Returns the context size.

Returns the max number of sequences.

Types

t()

@type t() :: %LlamaCppEx.Context{model: LlamaCppEx.Model.t(), ref: reference()}

Functions

clear(context)

@spec clear(t()) :: :ok

Clears the KV cache.

create(model, opts \\ [])

@spec create(
  LlamaCppEx.Model.t(),
  keyword()
) :: {:ok, t()} | {:error, String.t()}

Creates a new inference context for the given model.

Options

  • :n_ctx - Context size (max tokens). Defaults to 2048.
  • :n_batch - Max tokens per decode batch. Defaults to n_ctx.
  • :n_ubatch - Max tokens per micro-batch. Defaults to 512.
  • :n_threads - Number of threads for generation. Defaults to system CPU count.
  • :n_threads_batch - Number of threads for prompt processing.
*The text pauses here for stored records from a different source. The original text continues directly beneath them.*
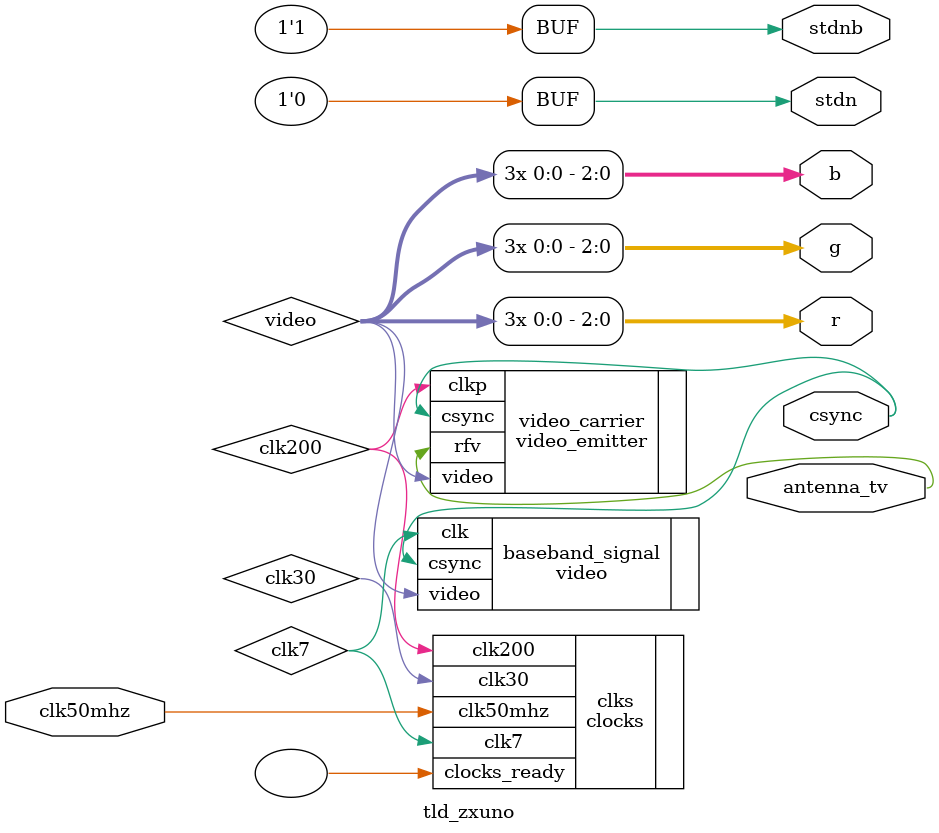
<source format=v>
/*
 * This file is part of "TV broadcasting demo using FPGA" project.
 * Copyright (c) 2018 Miguel Angel Rodriguez Jodar.
 * 
 * This program is free software: you can redistribute it and/or modify  
 * it under the terms of the GNU General Public License as published by  
 * the Free Software Foundation, version 3.
 *
 * This program is distributed in the hope that it will be useful, but 
 * WITHOUT ANY WARRANTY; without even the implied warranty of 
 * MERCHANTABILITY or FITNESS FOR A PARTICULAR PURPOSE. See the GNU 
 * General Public License for more details.
 *
 * You should have received a copy of the GNU General Public License 
 * along with this program. If not, see <http://www.gnu.org/licenses/>.
*/

`timescale 1ns / 1ps
`default_nettype none

module tld_zxuno (
  input wire clk50mhz,
  output wire [2:0] r,
  output wire [2:0] g,
  output wire [2:0] b,
  output wire csync,
  output wire stdn,
  output wire stdnb,
  output wire antenna_tv
  );
  
  wire clk200, clk30, clk7;
  wire video, audio;
  
  clocks clks (
    .clk50mhz(clk50mhz),  // cristal de la placa del ZXUNO
    .clk200(clk200),      // 200 MHz: frecuencia base para las portadoras de audio y video
    .clk30(clk30),        //  30 MHz: frecuencia para la RAM sincrona interna de la FPGA
    .clk7(clk7),          // 7.5 MHz: frecuencia para el generador de video y audio
    .clocks_ready()
  );
  
  // Instanciación de todo el generador de video y audio
  video baseband_signal (
    .clk(clk7),
    .video(video),
    .csync(csync)
  );
  
  // Enviamos video y sincronismos al emisor de video
  video_emitter video_carrier (
    .clkp(clk200),
    .video(video),
    .csync(csync),
    .rfv(antenna_tv)
  );
  
  // Usamos la salida de video del ZX-UNO para monitorizar el resultado
  assign r = {video, video, video};
  assign g = {video, video, video};
  assign b = {video, video, video};

  // Sólo si se usa la salida de video compuesto del ZX-UNO, para programar el AD724.  
  // No interviene para nada en la emisión por RF.
	assign stdn = 1'b0;  // fijar norma PAL. Sólo para salida monitor.
	assign stdnb = 1'b1; // y conectamos reloj PAL. Sólo para salida monitor.
endmodule

`default_nettype wire
</source>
Defaults to :n_threads.
  • :embeddings - Enable embedding extraction. Defaults to false.
  • :pooling_type - Pooling type for embeddings. Defaults to :unspecified. Values: :unspecified, :none, :mean, :cls, :last.
  • :n_seq_max - Max number of concurrent sequences. Defaults to 1.

decode(context, tokens)

@spec decode(t(), [integer()]) :: :ok | {:error, String.t()}

Decodes a list of tokens through the model.

generate(context, sampler, tokens, opts \\ [])

@spec generate(t(), LlamaCppEx.Sampler.t(), [integer()], keyword()) ::
  {:ok, String.t()} | {:error, String.t()}

Runs the generation loop: decodes prompt tokens and generates up to max_tokens new tokens.

Returns the generated text (not including the prompt).

Options

  • :max_tokens - Maximum tokens to generate. Defaults to 256.

n_ctx(context)

@spec n_ctx(t()) :: integer()

Returns the context size.

n_seq_max(context)

@spec n_seq_max(t()) :: integer()

Returns the max number of sequences.